While it is tempting to tip toward protectionism, free trade has reduced U.S. consumer prices and promoted shared interest in an integrated global economy. With global free trade over the past three decades, average annual inflation in the U.S. dropped from 4.3% during the Cold War period from 1947 to 1991 to 2.3% after the Cold War from 1992 to 2015. A 2% annual inflation reduction over 24 years equates to 60% lower average prices for consumer goods today.

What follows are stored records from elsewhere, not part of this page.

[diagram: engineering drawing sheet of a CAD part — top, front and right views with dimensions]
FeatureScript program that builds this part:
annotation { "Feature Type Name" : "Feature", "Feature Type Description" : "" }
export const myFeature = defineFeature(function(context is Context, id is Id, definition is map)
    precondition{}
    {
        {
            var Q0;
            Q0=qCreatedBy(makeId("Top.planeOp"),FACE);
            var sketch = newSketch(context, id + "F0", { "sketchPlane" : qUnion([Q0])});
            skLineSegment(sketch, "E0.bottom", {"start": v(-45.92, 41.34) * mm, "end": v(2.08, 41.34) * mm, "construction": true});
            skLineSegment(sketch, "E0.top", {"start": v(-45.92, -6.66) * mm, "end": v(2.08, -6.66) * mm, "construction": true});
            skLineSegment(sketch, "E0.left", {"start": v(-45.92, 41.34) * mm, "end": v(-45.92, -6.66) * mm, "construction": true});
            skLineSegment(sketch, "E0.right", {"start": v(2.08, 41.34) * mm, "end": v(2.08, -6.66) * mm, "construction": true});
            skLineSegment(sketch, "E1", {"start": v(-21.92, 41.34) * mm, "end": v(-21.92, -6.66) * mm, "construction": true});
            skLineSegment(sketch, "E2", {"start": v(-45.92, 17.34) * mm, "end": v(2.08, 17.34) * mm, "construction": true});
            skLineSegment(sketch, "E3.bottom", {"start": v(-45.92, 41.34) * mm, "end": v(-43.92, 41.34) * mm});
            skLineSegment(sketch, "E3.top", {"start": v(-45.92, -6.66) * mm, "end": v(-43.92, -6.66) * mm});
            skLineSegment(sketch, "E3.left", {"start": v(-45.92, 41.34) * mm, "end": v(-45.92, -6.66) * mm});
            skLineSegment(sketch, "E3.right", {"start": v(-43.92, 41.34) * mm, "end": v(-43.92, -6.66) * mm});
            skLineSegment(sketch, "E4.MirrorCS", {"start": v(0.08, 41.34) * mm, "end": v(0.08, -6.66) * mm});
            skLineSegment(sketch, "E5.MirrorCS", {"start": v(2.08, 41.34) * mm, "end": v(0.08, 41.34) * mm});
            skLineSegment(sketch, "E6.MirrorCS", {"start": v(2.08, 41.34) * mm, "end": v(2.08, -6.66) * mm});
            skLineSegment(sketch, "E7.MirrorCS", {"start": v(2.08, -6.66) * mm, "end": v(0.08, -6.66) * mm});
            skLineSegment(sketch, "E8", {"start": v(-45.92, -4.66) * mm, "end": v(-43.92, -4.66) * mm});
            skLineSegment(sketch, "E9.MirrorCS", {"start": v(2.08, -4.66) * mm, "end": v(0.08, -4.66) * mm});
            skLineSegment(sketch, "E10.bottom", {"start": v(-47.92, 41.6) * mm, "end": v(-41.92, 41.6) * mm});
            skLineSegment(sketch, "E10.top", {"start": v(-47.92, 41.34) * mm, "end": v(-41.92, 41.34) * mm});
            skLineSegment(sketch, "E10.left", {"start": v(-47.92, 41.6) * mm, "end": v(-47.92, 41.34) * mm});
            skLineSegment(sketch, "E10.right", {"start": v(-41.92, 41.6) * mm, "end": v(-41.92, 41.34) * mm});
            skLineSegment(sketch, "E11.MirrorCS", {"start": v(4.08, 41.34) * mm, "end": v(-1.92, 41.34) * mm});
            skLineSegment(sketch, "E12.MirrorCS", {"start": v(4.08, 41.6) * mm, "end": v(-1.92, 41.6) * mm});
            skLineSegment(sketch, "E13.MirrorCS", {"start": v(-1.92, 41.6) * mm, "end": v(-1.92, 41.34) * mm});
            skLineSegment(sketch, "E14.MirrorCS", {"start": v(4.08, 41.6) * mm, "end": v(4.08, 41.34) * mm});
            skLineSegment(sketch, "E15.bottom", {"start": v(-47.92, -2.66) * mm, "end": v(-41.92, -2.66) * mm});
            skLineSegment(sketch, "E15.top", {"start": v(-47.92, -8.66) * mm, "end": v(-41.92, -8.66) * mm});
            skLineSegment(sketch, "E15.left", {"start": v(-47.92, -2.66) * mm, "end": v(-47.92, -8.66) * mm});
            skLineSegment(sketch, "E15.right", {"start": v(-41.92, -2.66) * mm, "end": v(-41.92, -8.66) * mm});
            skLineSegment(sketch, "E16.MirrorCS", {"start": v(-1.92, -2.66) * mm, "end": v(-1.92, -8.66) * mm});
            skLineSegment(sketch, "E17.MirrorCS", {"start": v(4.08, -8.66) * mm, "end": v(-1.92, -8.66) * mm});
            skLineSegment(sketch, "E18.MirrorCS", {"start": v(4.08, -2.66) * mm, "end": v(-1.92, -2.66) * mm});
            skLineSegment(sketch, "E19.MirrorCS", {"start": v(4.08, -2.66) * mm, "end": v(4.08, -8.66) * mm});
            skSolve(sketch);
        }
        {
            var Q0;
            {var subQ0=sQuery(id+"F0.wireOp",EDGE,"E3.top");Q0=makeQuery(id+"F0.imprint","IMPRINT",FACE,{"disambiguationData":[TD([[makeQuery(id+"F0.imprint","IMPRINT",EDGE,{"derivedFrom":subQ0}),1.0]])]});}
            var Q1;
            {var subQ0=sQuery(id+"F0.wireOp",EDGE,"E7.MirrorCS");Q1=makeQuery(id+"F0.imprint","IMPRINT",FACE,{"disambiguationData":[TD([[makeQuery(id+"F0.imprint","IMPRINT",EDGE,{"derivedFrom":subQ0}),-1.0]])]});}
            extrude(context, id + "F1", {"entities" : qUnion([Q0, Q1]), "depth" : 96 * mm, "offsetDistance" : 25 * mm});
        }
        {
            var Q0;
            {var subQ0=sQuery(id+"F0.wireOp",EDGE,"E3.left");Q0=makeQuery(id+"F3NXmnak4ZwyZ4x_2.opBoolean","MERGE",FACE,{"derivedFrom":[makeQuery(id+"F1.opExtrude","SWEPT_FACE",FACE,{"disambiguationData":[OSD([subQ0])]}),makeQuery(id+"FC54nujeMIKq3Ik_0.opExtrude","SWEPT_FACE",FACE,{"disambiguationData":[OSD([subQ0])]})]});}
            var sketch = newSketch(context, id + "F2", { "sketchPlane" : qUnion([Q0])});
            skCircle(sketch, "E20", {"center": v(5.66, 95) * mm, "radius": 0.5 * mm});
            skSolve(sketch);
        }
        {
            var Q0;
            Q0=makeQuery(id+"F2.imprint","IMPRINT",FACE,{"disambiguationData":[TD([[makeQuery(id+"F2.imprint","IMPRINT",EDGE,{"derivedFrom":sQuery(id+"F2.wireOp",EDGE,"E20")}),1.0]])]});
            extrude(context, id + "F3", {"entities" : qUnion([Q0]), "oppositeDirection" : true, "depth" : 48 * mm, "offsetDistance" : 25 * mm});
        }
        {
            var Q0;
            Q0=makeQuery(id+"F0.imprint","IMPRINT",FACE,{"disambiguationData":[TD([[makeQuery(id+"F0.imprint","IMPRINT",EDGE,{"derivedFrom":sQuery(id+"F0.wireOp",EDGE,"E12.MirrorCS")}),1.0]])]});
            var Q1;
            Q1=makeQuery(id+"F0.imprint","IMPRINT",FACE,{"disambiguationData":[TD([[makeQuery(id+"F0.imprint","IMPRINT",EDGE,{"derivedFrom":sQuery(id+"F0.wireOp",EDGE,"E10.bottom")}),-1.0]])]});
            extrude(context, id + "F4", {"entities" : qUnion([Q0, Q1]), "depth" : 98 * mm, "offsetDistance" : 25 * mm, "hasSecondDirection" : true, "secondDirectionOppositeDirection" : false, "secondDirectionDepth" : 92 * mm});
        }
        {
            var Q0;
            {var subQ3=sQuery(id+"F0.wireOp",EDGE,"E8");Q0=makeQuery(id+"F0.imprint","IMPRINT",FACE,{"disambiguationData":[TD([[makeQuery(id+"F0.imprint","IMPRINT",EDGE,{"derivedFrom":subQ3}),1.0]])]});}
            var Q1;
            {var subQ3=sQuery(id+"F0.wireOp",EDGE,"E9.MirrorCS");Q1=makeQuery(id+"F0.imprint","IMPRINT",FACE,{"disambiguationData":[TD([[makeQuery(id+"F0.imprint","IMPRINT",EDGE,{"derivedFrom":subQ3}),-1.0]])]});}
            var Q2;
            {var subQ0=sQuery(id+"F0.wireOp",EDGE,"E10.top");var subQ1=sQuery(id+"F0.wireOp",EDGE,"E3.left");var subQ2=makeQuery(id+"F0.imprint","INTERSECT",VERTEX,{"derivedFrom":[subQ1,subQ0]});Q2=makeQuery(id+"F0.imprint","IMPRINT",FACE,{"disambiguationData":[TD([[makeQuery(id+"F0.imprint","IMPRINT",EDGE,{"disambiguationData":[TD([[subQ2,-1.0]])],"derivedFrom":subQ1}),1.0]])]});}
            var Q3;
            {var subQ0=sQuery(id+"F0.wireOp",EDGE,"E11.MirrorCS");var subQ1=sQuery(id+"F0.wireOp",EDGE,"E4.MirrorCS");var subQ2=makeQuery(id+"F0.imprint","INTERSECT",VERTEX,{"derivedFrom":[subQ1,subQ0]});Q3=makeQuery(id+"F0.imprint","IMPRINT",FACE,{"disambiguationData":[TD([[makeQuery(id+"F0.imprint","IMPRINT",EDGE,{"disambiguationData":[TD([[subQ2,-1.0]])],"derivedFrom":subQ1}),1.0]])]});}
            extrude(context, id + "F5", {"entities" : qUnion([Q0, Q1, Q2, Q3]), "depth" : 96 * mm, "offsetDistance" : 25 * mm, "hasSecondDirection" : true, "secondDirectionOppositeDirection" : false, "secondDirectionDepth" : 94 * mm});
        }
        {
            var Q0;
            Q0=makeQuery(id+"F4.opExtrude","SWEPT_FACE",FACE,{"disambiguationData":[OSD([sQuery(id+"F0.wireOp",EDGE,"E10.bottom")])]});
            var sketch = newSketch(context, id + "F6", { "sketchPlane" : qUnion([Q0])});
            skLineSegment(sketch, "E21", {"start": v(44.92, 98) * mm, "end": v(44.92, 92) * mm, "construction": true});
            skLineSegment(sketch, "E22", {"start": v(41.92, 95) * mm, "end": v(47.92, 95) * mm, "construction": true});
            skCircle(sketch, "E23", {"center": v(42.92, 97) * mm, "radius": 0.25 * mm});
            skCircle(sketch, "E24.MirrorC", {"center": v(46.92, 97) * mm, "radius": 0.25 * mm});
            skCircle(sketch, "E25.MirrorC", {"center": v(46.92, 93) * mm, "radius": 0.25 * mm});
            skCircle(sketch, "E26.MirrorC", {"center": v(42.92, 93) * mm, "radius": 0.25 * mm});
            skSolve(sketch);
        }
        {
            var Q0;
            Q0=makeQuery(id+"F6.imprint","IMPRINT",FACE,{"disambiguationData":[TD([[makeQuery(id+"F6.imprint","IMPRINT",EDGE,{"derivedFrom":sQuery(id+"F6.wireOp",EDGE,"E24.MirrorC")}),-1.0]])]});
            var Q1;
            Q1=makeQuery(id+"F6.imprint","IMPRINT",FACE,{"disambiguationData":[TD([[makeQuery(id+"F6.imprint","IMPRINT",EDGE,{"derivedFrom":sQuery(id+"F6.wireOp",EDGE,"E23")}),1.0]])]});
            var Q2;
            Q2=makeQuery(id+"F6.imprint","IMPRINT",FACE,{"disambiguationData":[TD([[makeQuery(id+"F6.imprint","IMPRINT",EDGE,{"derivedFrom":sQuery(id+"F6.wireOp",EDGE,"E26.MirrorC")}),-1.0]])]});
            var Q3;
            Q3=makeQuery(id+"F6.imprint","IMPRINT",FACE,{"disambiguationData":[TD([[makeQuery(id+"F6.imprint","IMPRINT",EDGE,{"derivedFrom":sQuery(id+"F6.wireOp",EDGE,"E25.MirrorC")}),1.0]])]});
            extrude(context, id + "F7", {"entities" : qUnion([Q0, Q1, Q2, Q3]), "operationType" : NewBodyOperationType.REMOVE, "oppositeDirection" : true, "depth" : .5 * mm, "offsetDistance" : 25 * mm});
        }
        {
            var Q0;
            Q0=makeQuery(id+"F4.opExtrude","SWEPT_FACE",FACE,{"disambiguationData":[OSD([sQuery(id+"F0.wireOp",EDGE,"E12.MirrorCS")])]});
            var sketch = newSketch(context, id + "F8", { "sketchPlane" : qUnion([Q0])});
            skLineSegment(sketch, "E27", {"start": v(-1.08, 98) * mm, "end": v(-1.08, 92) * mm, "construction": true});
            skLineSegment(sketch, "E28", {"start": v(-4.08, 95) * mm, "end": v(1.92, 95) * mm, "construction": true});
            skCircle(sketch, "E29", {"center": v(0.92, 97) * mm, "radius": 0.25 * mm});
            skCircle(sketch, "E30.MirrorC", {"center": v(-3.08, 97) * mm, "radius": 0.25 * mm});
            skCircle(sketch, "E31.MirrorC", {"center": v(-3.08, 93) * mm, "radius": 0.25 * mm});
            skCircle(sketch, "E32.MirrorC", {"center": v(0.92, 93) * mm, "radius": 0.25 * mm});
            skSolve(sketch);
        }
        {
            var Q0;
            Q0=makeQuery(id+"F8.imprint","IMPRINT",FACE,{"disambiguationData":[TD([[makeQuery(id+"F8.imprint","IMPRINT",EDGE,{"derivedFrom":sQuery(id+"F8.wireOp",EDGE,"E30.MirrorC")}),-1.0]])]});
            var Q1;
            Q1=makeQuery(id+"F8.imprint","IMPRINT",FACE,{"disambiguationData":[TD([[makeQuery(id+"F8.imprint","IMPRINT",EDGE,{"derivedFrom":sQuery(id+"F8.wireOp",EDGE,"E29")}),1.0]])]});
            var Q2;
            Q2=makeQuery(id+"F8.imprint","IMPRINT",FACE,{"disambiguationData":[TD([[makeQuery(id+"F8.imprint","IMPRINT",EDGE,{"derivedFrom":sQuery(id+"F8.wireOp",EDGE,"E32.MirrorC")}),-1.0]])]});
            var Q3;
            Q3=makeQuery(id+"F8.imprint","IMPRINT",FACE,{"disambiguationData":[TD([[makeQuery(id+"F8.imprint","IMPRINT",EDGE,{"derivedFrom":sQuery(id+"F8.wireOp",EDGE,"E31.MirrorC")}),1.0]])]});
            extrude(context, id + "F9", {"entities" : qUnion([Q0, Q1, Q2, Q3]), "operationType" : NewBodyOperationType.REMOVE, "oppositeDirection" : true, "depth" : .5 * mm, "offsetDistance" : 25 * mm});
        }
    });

The U.S. has also benefited from a surge in innovation since the end of the Cold War. Foreign citations in Russian math journals tripled and the U.S. received an influx of scientists from Russia after 1991[i]. Google, founded by Larry Page and Sergey Brin, emerged from this newfound collaboration. Kerr estimates that about 25% of U.S. patents filed in 2018 were from Chinese, Indian and Russian immigrants.[ii] About 50% of recent U.S. unicorn technology companies were founded by immigrants.
Biden appropriately acknowledges China as a competitor to U.S. national and security interests.? China competes aggressively and has so for decades. China has long blocked domestic access to Internet companies such as Google and Facebook. In 2017, China announced its intent to lead the world in artificial intelligence by 2030. China’s National Intelligence Law of 2017 requires all organizations and citizens to support, assist and cooperate with national intelligence efforts. Since China requires foreign technology firms to operate through joint ventures, any intellectual property availed or developed through these joint ventures is effectively open source on demand.
In both sports and business, intense rivalry improves both competitors. America peacefully yet effectively responded to threats from the Soviet Union and Japan in the second half of the twentieth century. U.S. and China have many shared interests that promote ongoing collaboration.
The US has enjoyed hegemony as the sole superpower for the past three decades. As Paul Kennedy observed in The Rise and Fall of the Great Powers, America must avoid military overstretch and balance guns and butter while investing in long-term economic growth. The emergence of China as a global rival may benefit America by refocusing investment, realigning national and corporate interests, and reuniting fractious domestic political partisanship.
[i] Borjas, G.J., Doran, K. (2012). The Collapse of the Soviet Union and the Productivity of American Mathematicians, Quarterly Journal of Economics 127:3 (2012), 1143-1203.
[ii] Kerr, S. P., W. R. Kerr. 2020b. Immigration policy levers for US innovation and start-ups. Innovation and Public Policy. University of Chicago Press, 85–115.